Over the years I altered a lot of secondhand clothing because generally the material was lovely, but the style was horrible. As a young adult I didn’t have much money. I didn’t live at home and liked to go clubbing, so I’d check out the fashion pages at doctors and dentist surgeries. When I saw something I really liked, I’d quickly draw it, and to say it was not to scale, or resembling the actual dress I wanted in any way, manner or form was an understatement, but my sketches were like short hand. I understood what they looked like and that was all that mattered.

I purchased my own set of scissors that’d never, to my knowledge, tasted blood, and a secondhand sewing machine.

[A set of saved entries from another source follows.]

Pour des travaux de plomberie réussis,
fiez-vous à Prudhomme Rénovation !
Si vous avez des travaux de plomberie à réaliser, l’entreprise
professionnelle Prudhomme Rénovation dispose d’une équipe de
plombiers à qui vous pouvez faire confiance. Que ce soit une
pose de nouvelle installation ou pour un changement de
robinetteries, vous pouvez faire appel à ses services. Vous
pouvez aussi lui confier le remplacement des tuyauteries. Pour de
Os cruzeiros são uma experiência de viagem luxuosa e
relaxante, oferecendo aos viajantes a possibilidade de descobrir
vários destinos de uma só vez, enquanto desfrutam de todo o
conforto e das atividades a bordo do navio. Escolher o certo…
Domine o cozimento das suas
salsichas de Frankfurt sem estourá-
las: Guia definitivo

When I went clubbing, I wore something new and original every time. I don’t have a photo of my emerald skirt and top, or of any of my other creations, but recall the last dress I made with perfect clarity.

It was 2001 and I’d seen a photo of a leather dress and I so wanted one. I’d been… lucky I suppose some people might call it, when it came to finding just the right thing at just the right time. I thank the universe for setting me on the right path to fulfill my desires.

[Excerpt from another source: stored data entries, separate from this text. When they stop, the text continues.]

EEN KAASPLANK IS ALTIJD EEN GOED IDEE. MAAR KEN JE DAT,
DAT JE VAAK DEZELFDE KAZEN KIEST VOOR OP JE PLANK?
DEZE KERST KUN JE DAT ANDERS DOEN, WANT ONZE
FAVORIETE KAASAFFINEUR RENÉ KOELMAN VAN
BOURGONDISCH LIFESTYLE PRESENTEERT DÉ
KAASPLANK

It was a Thursday and I worked. Friday was literally just around the corner, I could’ve bumped my nose against its edge, it was that close. I went to a secondhand store with the leather dress in mind, but if all else failed there were other creations floating around in the old grey matter too.

When I opened the door, standing upright in a tall box was a roll of black vinyl. My left heel was still crossing the threshold when I wrapped my hand around it.

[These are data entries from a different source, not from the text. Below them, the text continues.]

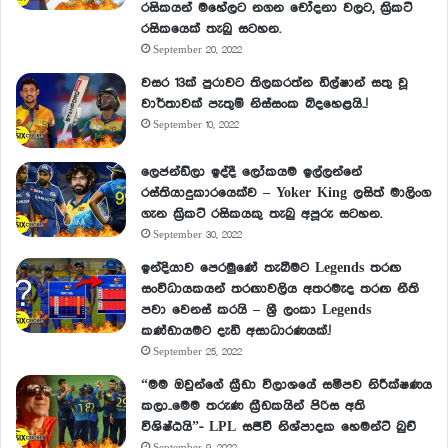
රසිකයන් මහේලට නගන චෝදනා වලට, ක්‍රිකට්
රසිකයෙක් තැබු සටහන.
September 20, 2022
වසර 13ක් පුරාවට තිලකරත්න ඩිල්ෂාන් සතු වූ
වාර්තාවක් පැතුම් නිස්සංක බිදහෙළයි..!
September 10, 2022
ලෙජන්ඩ්ලා ඉද්දී ලෝකයම ඉල්ලන්නේ
රස්තියාදුකාරයෙක්ව – Yoker King ලසිත් මාලිංග
ගැන ක්‍රිකට් රසිකයකු තැබු අපූරු සටහන.
September 30, 2022
ඉන්දියාව පෙරමුණේ තැබීමට Legends තරඟ
සංවිධායකයන් තරඟාවලිය අතරමැද තරඟ නීති
පවා වෙනස් කරයි – ශ්‍රී ලංකා Legends
කණ්ඩායමට දැඩි අසාධාරණයක්.!
September 25, 2022
“මම ඔවුන්ගේ ක්‍රීඩා විලාශයේ සමීපව නිරීක්ෂණය
කලා..මෙම තරුණ ක්‍රීඩකයින් පිරිස අති
විශිෂ්ඨයි”- LPL සජීවී නිශ්පාදක හෙමන්ට් බුච්
September 9, 2022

“Four-dollars,” said the white tag catching in the breeze as the door closed.

Couldn’t believe my luck. I should’ve by then, the universe always amazes me.

“Thank you,” I whispered.

I looked the vinyl over carefully. It was cloth on the other side which meant no chafing, but as I looked it over, I realised the sewing machine would cut the vinyl. I don’t know what I looked like standing there with a tall roll of black vinyl in my hand, I didn’t care, then bam! I knew what to do to protect the material. I needed hemming tape and a zigzag stitch. The secondhand shop had the tape, I had the stitch.

When I got back to my apartment, I rolled the vinyl out on the carpet, pulled out my long sharp scissors from their draw and without a pattern, began to cut. Being that I was working with thick vinyl, I couldn’t hem the dress or arm pits in the usual way, so stitched up the seams with the tape to protect the vinyl, then I slipped the dress over my head to make sure it fit. It did.

I took it off and lay it on the carpet again and cut across the bottom in a straight line. I cleaned off the edges of the pits so there would be no snags and wrapped the tape around the hem and stitched it to the vinyl. I did the same with the pits and used hemming tape to create spaghetti straps that went over my shoulders.

When I tried it on, it looked amazing, and I’d finished it in time for Friday night clubbing. Women were coming over and running their hands over the dress.

“Is this real leather,” they’d ask.

“I’ll never tell,” I said with a cheeky smile.

“You look like Courtney Love,” one man said as he approached my now partner and myself.

“Thank you,” I said reveling in the attention my new creation was attracting.

***

One night before I could afford my own sewing machine, I’d picked up a patch, it was quite small, of beautiful peach material I’d found that day at another secondhand store. I was bored watching TV, so grabbed my scissors and absently went to work. My intention was to make a strapless blouse with it, but when I measured it up against myself, found it was enough material to make a dress.

It took me two hours of hand sewing, and the dress was made to fit. No room for stretching. It too was appreciated my males and females alike. After my vinyl dress, I was disabled in a workplace accident and haven’t created anything since, but I still have those scissors.

They remind me of what I am capable of, and of the moment I realized we would work together like two peas in a pod. Along with the howling cries of my sister and the pool of blood they, and I, were drawn to.

Born in blood.

My mother never did get to use the sewing machine, and probably threw it away after I left home. But I remember her curses, my sisters cries and the scissors call, and smile at the memories of the dresses those scissors and I created together.